What saves him is his good heart. Over the course of the show, his evolving friendship with Jess allows him to see women as people, too (one that is almost threatened when he attempts to kiss her later in season one, leading to a $50 jar fee). Schmidt exhibits his ability to move beyond superficiality when, in season three, he chooses to get back together with his ex-girlfriend, Elizabeth, who he dated when he was overweight, and who is not a size four, over his former dream girl, Cece. And his relationships with Nick and Winston are tender and loving, maybe more so than any other male friendships in a contemporary network sitcom. He is mushy in his adoration for them, and Schmidt’s constant goading of Nick to show him more physical affection is one of the cutest and most heart-warming ongoing plot points of the show. (An entirely different think-piece could be written about New Girl’s important portrayal of hetero male love and affection, but I digress.)
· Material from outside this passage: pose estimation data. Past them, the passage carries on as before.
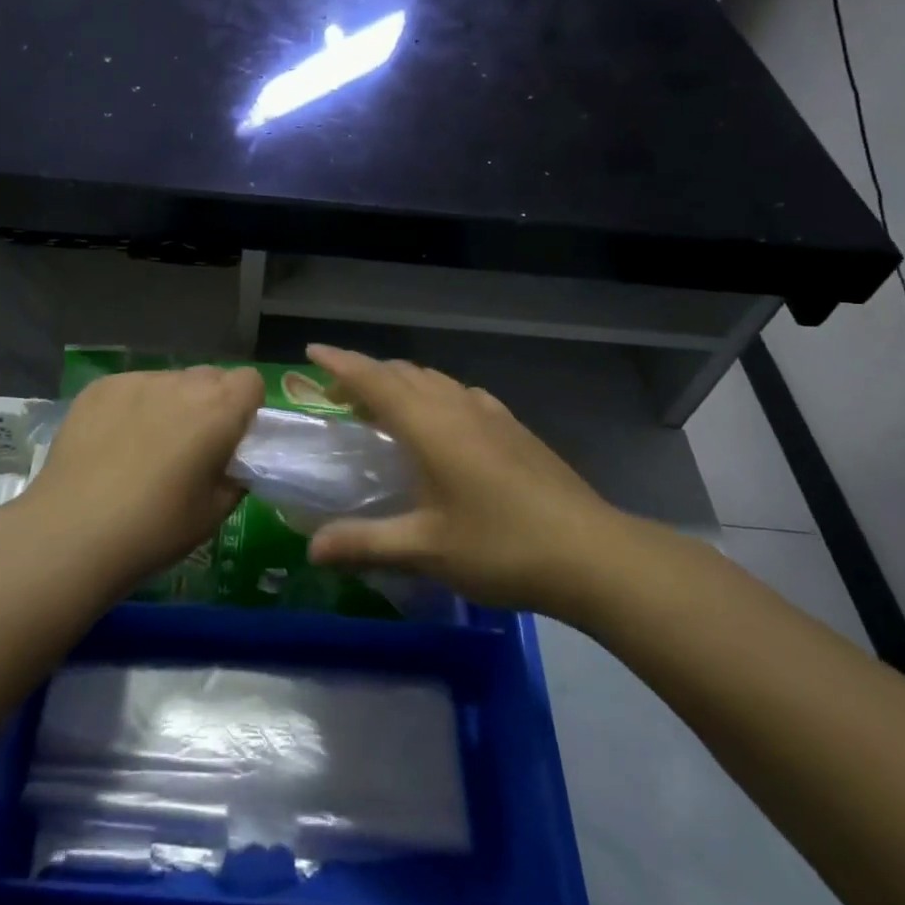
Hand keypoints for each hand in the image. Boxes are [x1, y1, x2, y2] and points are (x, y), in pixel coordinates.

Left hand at [19, 367, 261, 590]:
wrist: (72, 533)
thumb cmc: (155, 528)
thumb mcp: (214, 513)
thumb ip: (235, 476)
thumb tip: (233, 461)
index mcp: (218, 410)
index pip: (251, 381)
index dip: (246, 407)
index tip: (232, 438)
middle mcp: (181, 383)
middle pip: (210, 376)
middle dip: (210, 403)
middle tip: (192, 446)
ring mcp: (136, 380)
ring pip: (169, 381)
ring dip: (170, 404)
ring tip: (145, 447)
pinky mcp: (99, 387)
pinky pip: (131, 388)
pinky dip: (132, 408)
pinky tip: (112, 445)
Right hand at [303, 346, 627, 611]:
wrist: (592, 554)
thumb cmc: (501, 546)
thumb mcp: (426, 549)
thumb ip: (365, 543)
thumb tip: (312, 549)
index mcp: (429, 425)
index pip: (374, 379)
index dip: (340, 362)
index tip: (312, 350)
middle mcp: (456, 406)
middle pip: (402, 373)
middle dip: (365, 374)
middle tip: (338, 394)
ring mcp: (491, 414)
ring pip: (434, 380)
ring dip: (401, 383)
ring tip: (384, 407)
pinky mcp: (514, 428)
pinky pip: (461, 394)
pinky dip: (436, 395)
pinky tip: (443, 422)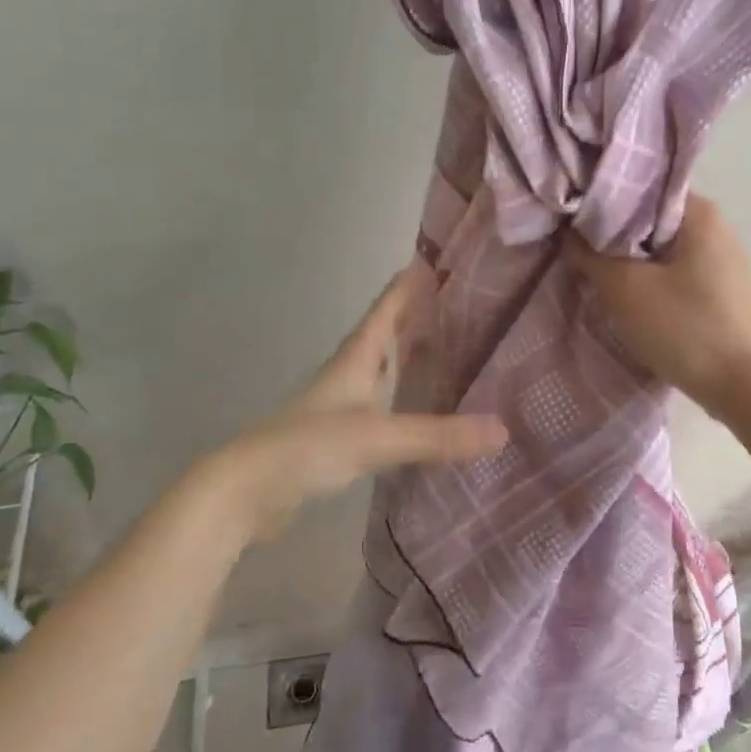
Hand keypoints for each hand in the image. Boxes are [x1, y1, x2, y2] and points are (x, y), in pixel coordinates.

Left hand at [209, 265, 507, 533]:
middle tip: (453, 305)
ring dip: (406, 357)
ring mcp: (338, 406)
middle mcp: (347, 375)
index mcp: (355, 359)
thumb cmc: (309, 446)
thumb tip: (502, 430)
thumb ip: (438, 435)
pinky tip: (416, 410)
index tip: (434, 261)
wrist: (248, 490)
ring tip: (443, 350)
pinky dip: (400, 398)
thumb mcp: (379, 436)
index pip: (386, 310)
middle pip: (384, 336)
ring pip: (380, 370)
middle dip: (414, 318)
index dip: (408, 286)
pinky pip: (377, 405)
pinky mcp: (335, 437)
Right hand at [565, 194, 750, 419]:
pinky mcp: (719, 290)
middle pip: (650, 217)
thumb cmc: (685, 328)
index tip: (570, 211)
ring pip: (661, 247)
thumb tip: (569, 232)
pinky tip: (624, 293)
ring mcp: (721, 261)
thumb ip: (590, 255)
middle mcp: (716, 228)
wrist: (743, 387)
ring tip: (591, 268)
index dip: (602, 196)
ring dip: (628, 258)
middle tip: (572, 242)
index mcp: (700, 213)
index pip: (642, 185)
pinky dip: (648, 277)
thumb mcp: (625, 289)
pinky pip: (674, 271)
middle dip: (612, 230)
Aside from the shedding of his low-key sexism, Schmidt differs from the other characters in that he has remained consistent from the start. Perhaps this is a testament to Greenfield (a Westchester Jew himself; his bar mitzvah was SNL-themed), who seemed to know exactly who Schmidt was from the minute he began playing him, in all of his neuroses and douchebaggery. Schmidt never sheds his OCD-level control over the apartment, nor his fastidiousness over his appearance, nor the most important aspect of his identity: his Jewishness.
The other characters become more dynamic, weirder versions of themselves as the show evolves: Jess becomes less of a manic-pixie prototype and more of an actual woman, embracing her sexuality and rising in the ranks of public school administration; grumpy bartender Nick, Jess’ obvious love interest when the show begins, gets weirder, nursing his love of writing Zombie novels and becoming “best friends” with a mute man he meets on a park bench; Winston, who replaced Coach when Damon Wayans, Jr. returned to a different sitcom, Happy Endings, evolved from token black friend to cat-loving weirdo with a giant heart.
But Schmidt’s identity never changes. His Jewishness, from the start of the show, is always prideful. He peppers his language with Yiddish, posts a heavily edited video of himself on his JDate profile, and proclaims an unabashed love for kosher yogurt. Any time there’s a less-than-complimentary allusion towards his Jewishness, he’s quick to call it out. Case-in-point: in last week’s episode, he worries about Cece getting pregnant again because her anger towards him when her hormones were coursing “could only be described as anti-Semitic” (thus follows a flashback of pregnant Cece in bed, eating take-out and yelling to Schmidt: “Gefilte-face! Quit playing where’s my foreskin and get in here and rub my feet before I divorce your yenta-loving Ashkenazi ass!”).
The Jewish jokes on New Girl have always been in-jokes, sometimes self-deprecating or bordering on offensive — the writers’ room is filled with Jews, Jake Johnson (who plays Nick) has a Jewish dad (birth name: Mark Jake Johnson Weinberger), and Deschanel herself recently converted — but the character of Schmidt is there to diffuse any stereotype of the self-hating Jew. He may have hang-ups about his appearance and scars from being a former fat kid and from having a dad who left him, but this aspect of his identity persists unabashedly.
There’s something quietly revolutionary about Schmidt’s proud Jewishness. It’s a far cry from prototypically Jewish sitcoms of the past, like Seinfeld, where the unease of a being a Jew in America permeated the entire show’s oeuvre. Schmidt may often be anxious, but the show makes it clear that his neuroticism persists in spite of his Judaism, not because of it. We will miss Greenfield’s portrayal of one of the best — and proudest — Jewish characters on television.